Reproduce every line of the records below without any changes, keeping each line break where it falls.
━━━━
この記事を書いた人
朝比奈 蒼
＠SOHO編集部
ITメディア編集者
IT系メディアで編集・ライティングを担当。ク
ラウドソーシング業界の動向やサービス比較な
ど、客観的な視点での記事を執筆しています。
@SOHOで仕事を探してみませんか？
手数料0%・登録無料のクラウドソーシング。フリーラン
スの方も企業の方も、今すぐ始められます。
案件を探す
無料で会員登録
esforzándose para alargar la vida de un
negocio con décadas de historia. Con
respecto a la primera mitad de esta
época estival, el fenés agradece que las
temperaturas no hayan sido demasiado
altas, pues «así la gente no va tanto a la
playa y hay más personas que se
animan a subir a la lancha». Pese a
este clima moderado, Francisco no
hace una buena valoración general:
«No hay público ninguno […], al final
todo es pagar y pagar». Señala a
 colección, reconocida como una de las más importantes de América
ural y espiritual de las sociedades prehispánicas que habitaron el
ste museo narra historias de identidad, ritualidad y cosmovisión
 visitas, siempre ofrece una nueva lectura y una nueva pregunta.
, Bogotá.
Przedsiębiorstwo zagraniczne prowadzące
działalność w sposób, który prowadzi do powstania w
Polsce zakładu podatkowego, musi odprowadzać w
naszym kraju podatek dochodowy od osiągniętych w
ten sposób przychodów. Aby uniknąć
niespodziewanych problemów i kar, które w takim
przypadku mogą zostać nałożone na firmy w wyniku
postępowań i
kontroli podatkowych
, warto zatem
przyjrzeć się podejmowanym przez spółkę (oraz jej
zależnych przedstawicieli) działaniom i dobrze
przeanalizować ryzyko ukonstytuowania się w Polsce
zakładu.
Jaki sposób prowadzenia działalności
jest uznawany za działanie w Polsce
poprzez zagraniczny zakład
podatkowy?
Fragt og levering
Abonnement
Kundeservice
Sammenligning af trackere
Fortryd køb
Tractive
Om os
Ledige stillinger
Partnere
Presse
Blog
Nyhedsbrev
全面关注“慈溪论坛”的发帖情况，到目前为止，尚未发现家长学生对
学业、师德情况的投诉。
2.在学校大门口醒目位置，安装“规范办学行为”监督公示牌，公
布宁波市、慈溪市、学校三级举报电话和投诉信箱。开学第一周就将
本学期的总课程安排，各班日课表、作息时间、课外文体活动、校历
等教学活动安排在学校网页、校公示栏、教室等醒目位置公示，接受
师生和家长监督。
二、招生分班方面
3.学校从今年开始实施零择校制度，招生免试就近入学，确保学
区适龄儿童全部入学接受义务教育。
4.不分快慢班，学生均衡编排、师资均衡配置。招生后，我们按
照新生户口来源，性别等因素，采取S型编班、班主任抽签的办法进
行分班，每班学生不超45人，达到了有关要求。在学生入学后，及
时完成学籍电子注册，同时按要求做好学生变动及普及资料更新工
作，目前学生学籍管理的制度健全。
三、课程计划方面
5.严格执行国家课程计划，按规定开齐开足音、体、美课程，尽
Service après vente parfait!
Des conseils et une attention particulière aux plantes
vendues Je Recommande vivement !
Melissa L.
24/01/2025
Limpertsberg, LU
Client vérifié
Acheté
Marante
━━━━
• [REPLY]:
この記事を書いた人
朝比奈 蒼
＠SOHO編集部
ITメディア編集者
IT系メディアで編集・ライティングを担当。ク
ラウドソーシング業界の動向やサービス比較な
ど、客観的な視点での記事を執筆しています。
@SOHOで仕事を探してみませんか？
手数料0%・登録無料のクラウドソーシング。フリーラン
スの方も企業の方も、今すぐ始められます。
案件を探す
無料で会員登録
esforzándose para alargar la vida de un
negocio con décadas de historia. Con
respecto a la primera mitad de esta
época estival, el fenés agradece que las
temperaturas no hayan sido demasiado
altas, pues «así la gente no va tanto a la
playa y hay más personas que se
animan a subir a la lancha». Pese a
este clima moderado, Francisco no
hace una buena valoración general:
«No hay público ninguno […], al final
todo es pagar y pagar». Señala a
 colección, reconocida como una de las más importantes de América
ural y espiritual de las sociedades prehispánicas que habitaron el
ste museo narra historias de identidad, ritualidad y cosmovisión
 visitas, siempre ofrece una nueva lectura y una nueva pregunta.
, Bogotá.
Przedsiębiorstwo zagraniczne prowadzące
działalność w sposób, który prowadzi do powstania w
Polsce zakładu podatkowego, musi odprowadzać w
naszym kraju podatek dochodowy od osiągniętych w
ten sposób przychodów. Aby uniknąć
niespodziewanych problemów i kar, które w takim
przypadku mogą zostać nałożone na firmy w wyniku
postępowań i
kontroli podatkowych
, warto zatem
przyjrzeć się podejmowanym przez spółkę (oraz jej
zależnych przedstawicieli) działaniom i dobrze
przeanalizować ryzyko ukonstytuowania się w Polsce
zakładu.
Jaki sposób prowadzenia działalności
jest uznawany za działanie w Polsce
poprzez zagraniczny zakład
podatkowy?
Fragt og levering
Abonnement
Kundeservice
Sammenligning af trackere
Fortryd køb
Tractive
Om os
Ledige stillinger
Partnere
Presse
Blog
Nyhedsbrev
全面关注“慈溪论坛”的发帖情况，到目前为止，尚未发现家长学生对
学业、师德情况的投诉。
2.在学校大门口醒目位置，安装“规范办学行为”监督公示牌，公
布宁波市、慈溪市、学校三级举报电话和投诉信箱。开学第一周就将
本学期的总课程安排，各班日课表、作息时间、课外文体活动、校历
等教学活动安排在学校网页、校公示栏、教室等醒目位置公示，接受
师生和家长监督。
二、招生分班方面
3.学校从今年开始实施零择校制度，招生免试就近入学，确保学
区适龄儿童全部入学接受义务教育。
4.不分快慢班，学生均衡编排、师资均衡配置。招生后，我们按
照新生户口来源，性别等因素，采取S型编班、班主任抽签的办法进
行分班，每班学生不超45人，达到了有关要求。在学生入学后，及
时完成学籍电子注册，同时按要求做好学生变动及普及资料更新工
作，目前学生学籍管理的制度健全。
三、课程计划方面
5.严格执行国家课程计划，按规定开齐开足音、体、美课程，尽
Service après vente parfait!
Des conseils et une attention particulière aux plantes
vendues Je Recommande vivement !
Melissa L.
24/01/2025
Limpertsberg, LU
Client vérifié
Acheté
Marante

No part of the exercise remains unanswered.